A diversidade de cores no prato também é um indicador prático de qualidade nutricional. Tons verdes escuros costumam ser ricos em folato, cálcio e magnésio; alimentos alaranjados e vermelhos tendem a concentrar carotenoides e licopeno, importantes para a saúde dos olhos, da pele e do coração. Já frutas roxas e azuladas são grandes fontes de antocianinas, que auxiliam na proteção dos vasos sanguíneos e do cérebro.
Proteínas de qualidade e gorduras protetoras
Conforme expõe Andrey de Oliveira Pontes, um erro comum de quem busca comer para viver mais é focar apenas nas calorias e esquecer a importância da proteína de qualidade. As proteínas participam da construção e manutenção da massa muscular, essencial para preservar força, equilíbrio e independência na velhice. Fontes como peixes, ovos, carnes magras, leguminosas (feijão, lentilha, grão-de-bico) e laticínios com boa procedência contribuem para a reparação dos tecidos, a função imunológica e a estabilidade metabólica.

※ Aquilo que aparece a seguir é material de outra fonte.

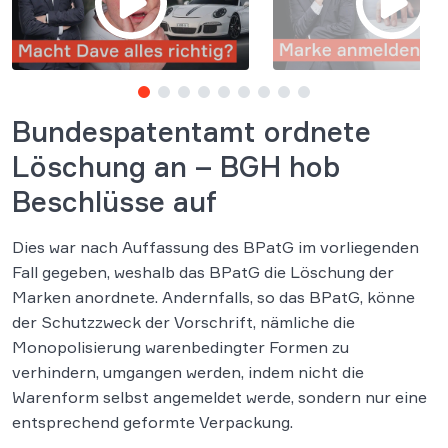
Bundespatentamt ordnete
Löschung an – BGH hob
Beschlüsse auf
Dies war nach Auffassung des BPatG im vorliegenden
Fall gegeben, weshalb das BPatG die Löschung der
Marken anordnete. Andernfalls, so das BPatG, könne
der Schutzzweck der Vorschrift, nämliche die
Monopolisierung warenbedingter Formen zu
verhindern, umgangen werden, indem nicht die
Warenform selbst angemeldet werde, sondern nur eine
entsprechend geformte Verpackung.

Além das proteínas, gorduras de boa qualidade exercem papel decisivo na prevenção de doenças cardiovasculares e inflamatórias. O consumo regular de azeite de oliva, abacate, castanhas, nozes e peixes ricos em ômega 3 favorece o equilíbrio dos níveis de colesterol e a proteção das artérias. Essas gorduras também participam da produção hormonal e da saúde cerebral, aspectos diretamente ligados ao envelhecimento saudável.

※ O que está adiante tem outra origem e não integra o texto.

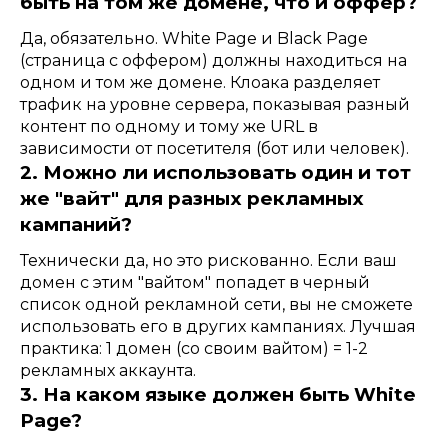
быть на том же домене, что и оффер?
Да, обязательно. White Page и Black Page
(страница с оффером) должны находиться на
одном и том же домене. Клоака разделяет
трафик на уровне сервера, показывая разный
контент по одному и тому же URL в
зависимости от посетителя (бот или человек).
2. Можно ли использовать один и тот
же "вайт" для разных рекламных
кампаний?
Технически да, но это рискованно. Если ваш
домен с этим "вайтом" попадет в черный
список одной рекламной сети, вы не сможете
использовать его в других кампаниях. Лучшая
практика: 1 домен (со своим вайтом) = 1-2
рекламных аккаунта.
3. На каком языке должен быть White
Page?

Rotina, hidratação e relação saudável com a comida
Assim como destaca Andrey de Oliveira Pontes, comer para viver mais não depende apenas do que está no prato, mas também da forma como se estrutura a rotina alimentar. Manter horários relativamente regulares, evitar longos períodos de jejum involuntário e reduzir ao máximo o consumo de ultraprocessados são atitudes que estabilizam o metabolismo e diminuem picos inflamatórios.
Nesse sentido, a hidratação diária também é parte fundamental dessa equação. A água participa de praticamente todas as reações do organismo, auxilia na digestão, na circulação, na regulação da temperatura corporal e na eliminação de toxinas. Muitos sintomas comuns, como cansaço, dor de cabeça e dificuldade de concentração, podem estar ligados à ingestão insuficiente de líquidos.
Longevidade começa no prato de hoje
Em resumo, comer para viver mais é uma decisão prática e possível, que começa nas escolhas concretas de cada refeição. Ao priorizar alimentos naturais, coloridos e minimamente processados, organizar a rotina para incluir proteínas de qualidade, gorduras protetoras e hidratação adequada, você constrói, dia após dia, um corpo mais resistente, funcional e menos vulnerável a doenças crônicas. Como frisa Andrey de Oliveira Pontes, longevidade não é apenas questão de anos de vida, mas de vida nos anos.